• _What is being asked_
Please retype all of the records below word for word, leaving out any pictures.

• • •

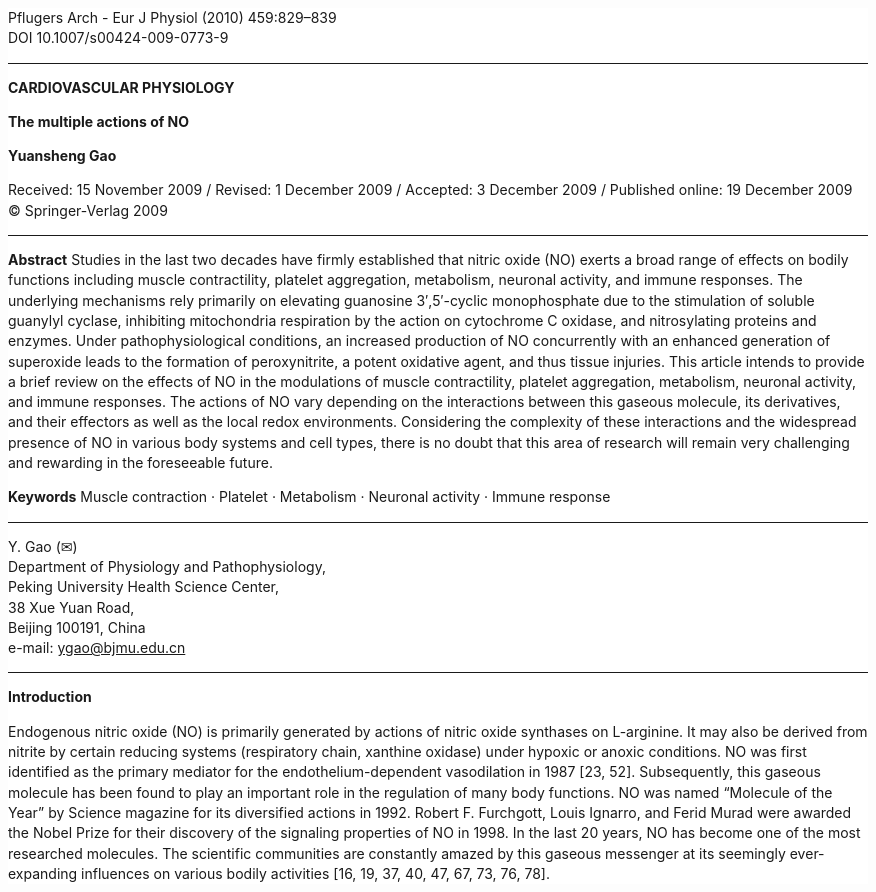 
Pflugers Arch - Eur J Physiol (2010) 459:829–839  
DOI 10.1007/s00424-009-0773-9  

---

**CARDIOVASCULAR PHYSIOLOGY**

**The multiple actions of NO**

**Yuansheng Gao**

Received: 15 November 2009 / Revised: 1 December 2009 / Accepted: 3 December 2009 / Published online: 19 December 2009  
© Springer-Verlag 2009

---

**Abstract** Studies in the last two decades have firmly established that nitric oxide (NO) exerts a broad range of effects on bodily functions including muscle contractility, platelet aggregation, metabolism, neuronal activity, and immune responses. The underlying mechanisms rely primarily on elevating guanosine 3′,5′-cyclic monophosphate due to the stimulation of soluble guanylyl cyclase, inhibiting mitochondria respiration by the action on cytochrome C oxidase, and nitrosylating proteins and enzymes. Under pathophysiological conditions, an increased production of NO concurrently with an enhanced generation of superoxide leads to the formation of peroxynitrite, a potent oxidative agent, and thus tissue injuries. This article intends to provide a brief review on the effects of NO in the modulations of muscle contractility, platelet aggregation, metabolism, neuronal activity, and immune responses. The actions of NO vary depending on the interactions between this gaseous molecule, its derivatives, and their effectors as well as the local redox environments. Considering the complexity of these interactions and the widespread presence of NO in various body systems and cell types, there is no doubt that this area of research will remain very challenging and rewarding in the foreseeable future.

**Keywords** Muscle contraction · Platelet · Metabolism · Neuronal activity · Immune response

---

Y. Gao (✉)  
Department of Physiology and Pathophysiology,  
Peking University Health Science Center,  
38 Xue Yuan Road,  
Beijing 100191, China  
e-mail: ygao@bjmu.edu.cn

---

**Introduction**

Endogenous nitric oxide (NO) is primarily generated by actions of nitric oxide synthases on L-arginine. It may also be derived from nitrite by certain reducing systems (respiratory chain, xanthine oxidase) under hypoxic or anoxic conditions. NO was first identified as the primary mediator for the endothelium-dependent vasodilation in 1987 [23, 52]. Subsequently, this gaseous molecule has been found to play an important role in the regulation of many body functions. NO was named “Molecule of the Year” by Science magazine for its diversified actions in 1992. Robert F. Furchgott, Louis Ignarro, and Ferid Murad were awarded the Nobel Prize for their discovery of the signaling properties of NO in 1998. In the last 20 years, NO has become one of the most researched molecules. The scientific communities are constantly amazed by this gaseous messenger at its seemingly ever-expanding influences on various bodily activities [16, 19, 37, 40, 47, 67, 73, 76, 78].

• • •

• _Your response_
Pflugers Arch - Eur J Physiol (2010) 459:829–839  
DOI 10.1007/s00424-009-0773-9  

---

**CARDIOVASCULAR PHYSIOLOGY**

**The multiple actions of NO**

**Yuansheng Gao**

Received: 15 November 2009 / Revised: 1 December 2009 / Accepted: 3 December 2009 / Published online: 19 December 2009  
© Springer-Verlag 2009

---

**Abstract** Studies in the last two decades have firmly established that nitric oxide (NO) exerts a broad range of effects on bodily functions including muscle contractility, platelet aggregation, metabolism, neuronal activity, and immune responses. The underlying mechanisms rely primarily on elevating guanosine 3′,5′-cyclic monophosphate due to the stimulation of soluble guanylyl cyclase, inhibiting mitochondria respiration by the action on cytochrome C oxidase, and nitrosylating proteins and enzymes. Under pathophysiological conditions, an increased production of NO concurrently with an enhanced generation of superoxide leads to the formation of peroxynitrite, a potent oxidative agent, and thus tissue injuries. This article intends to provide a brief review on the effects of NO in the modulations of muscle contractility, platelet aggregation, metabolism, neuronal activity, and immune responses. The actions of NO vary depending on the interactions between this gaseous molecule, its derivatives, and their effectors as well as the local redox environments. Considering the complexity of these interactions and the widespread presence of NO in various body systems and cell types, there is no doubt that this area of research will remain very challenging and rewarding in the foreseeable future.

**Keywords** Muscle contraction · Platelet · Metabolism · Neuronal activity · Immune response

---

Y. Gao (✉)  
Department of Physiology and Pathophysiology,  
Peking University Health Science Center,  
38 Xue Yuan Road,  
Beijing 100191, China  
e-mail: ygao@bjmu.edu.cn

---

**Introduction**

Endogenous nitric oxide (NO) is primarily generated by actions of nitric oxide synthases on L-arginine. It may also be derived from nitrite by certain reducing systems (respiratory chain, xanthine oxidase) under hypoxic or anoxic conditions. NO was first identified as the primary mediator for the endothelium-dependent vasodilation in 1987 [23, 52]. Subsequently, this gaseous molecule has been found to play an important role in the regulation of many body functions. NO was named “Molecule of the Year” by Science magazine for its diversified actions in 1992. Robert F. Furchgott, Louis Ignarro, and Ferid Murad were awarded the Nobel Prize for their discovery of the signaling properties of NO in 1998. In the last 20 years, NO has become one of the most researched molecules. The scientific communities are constantly amazed by this gaseous messenger at its seemingly ever-expanding influences on various bodily activities [16, 19, 37, 40, 47, 67, 73, 76, 78].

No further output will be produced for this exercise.